I am struggling with solving trigonometric inequalities. For example, solve: $cos(\frac{\pi t}{3}) < \frac{1}{2}$, $0<t<50$
I wonder if one of these solutions is true:
1/ $\frac{\pi}{3} + k2\pi < \frac{\pi t}{3} < \frac{5\pi}{3} + k2\pi, k \in Z$
2/ $\frac{\pi}{3} + 6k < \frac{\pi t}{3} < \frac{5\pi}{3} + 6k, k \in Z$ (the period of $cos(\frac{\pi t}{3})$ is 6)
I checked both of them and it seemed that the first solution is correct. However, personally, I think both of them are correct:
1/ The first solution: For example, we got the solution $\frac{2\pi}{3}$. Obviously, it'll repeat with the period of $2\pi$ on the unit circle.
2/ The second solution: If we got one solution, it'll repeat with the period of 6 on the graph of $cos(\frac{\pi t}{3})$.
I have been struggling with this problem for a long time, yet I cannot figure it out.
Hopefully I can be given a little help.
Thanks a bunch everyone!
Huyen Nguyen

2. Sep 20, 2011

DiracRules

If you leave them this way, both of them are not correct.

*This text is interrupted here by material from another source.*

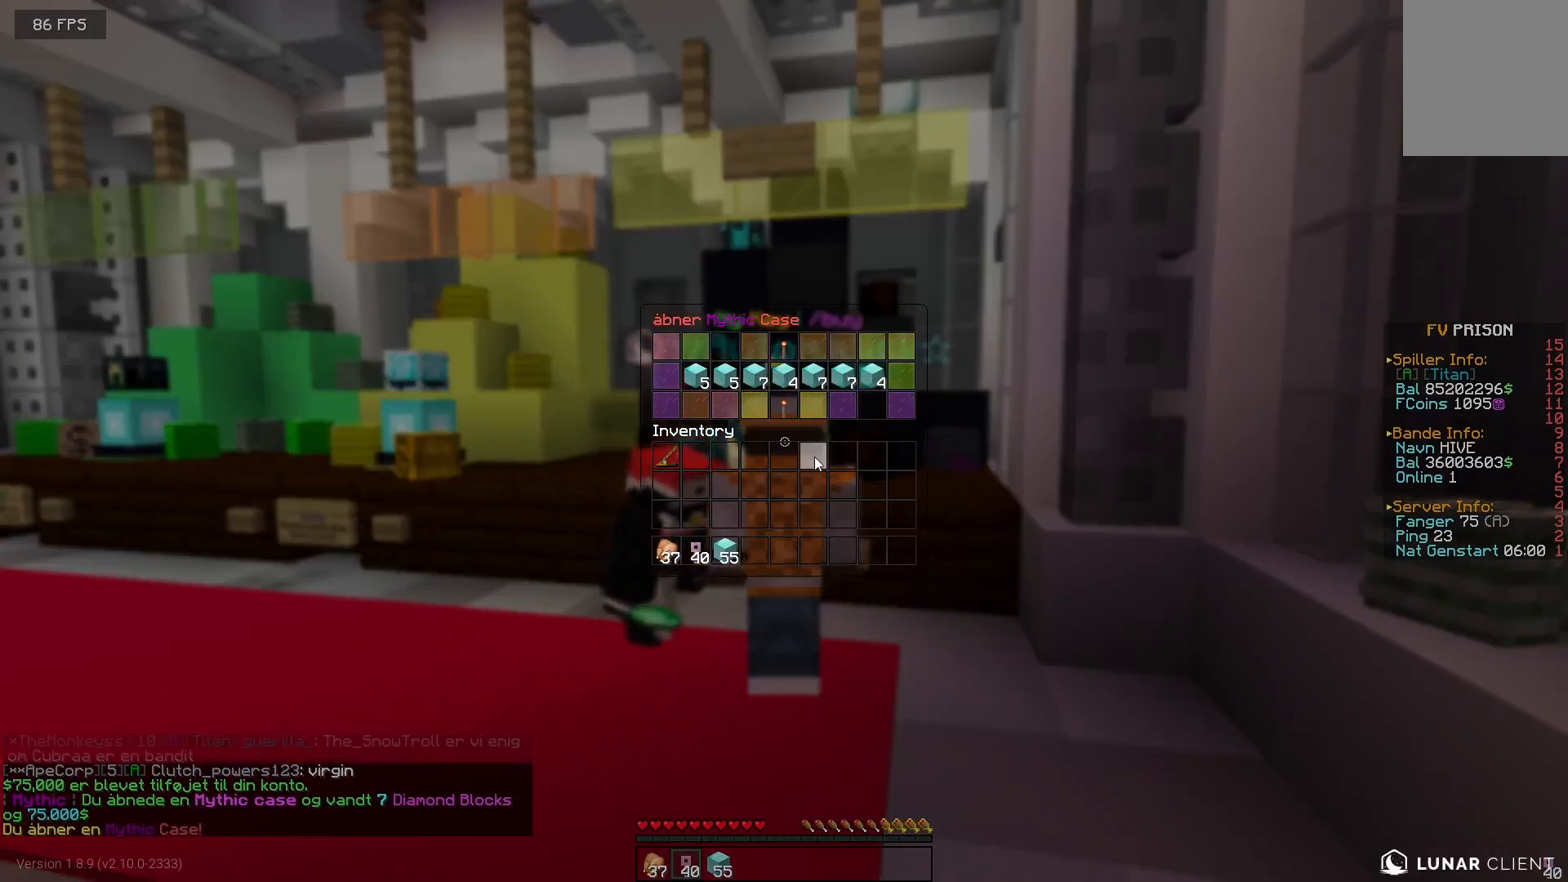
{"keys": [], "mouse": [], "events": []}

Think of which is the variable you need to find, and the limits on it posed by the problem.
The problem asks to find t.
So, try to put the solutions you wrote in the form ...<t<...
Then, you must find the intervals that satisfy both the trigonometric inequality and the condition on t.

What does this mean?

3. Sep 24, 2011

LovePhys

First, note that $cos(\pi/3)= 1/2$ and cosine is decreasing between 0 and $\pi$ so, immediately, cos(x)< 1/2 for $\pi/3< x\le \pi$ which, for this problem, gives $\pi/2< \pi t/3\le \pi$. Solve for t and then use the periodicity of cosine to extend to values of t< 50.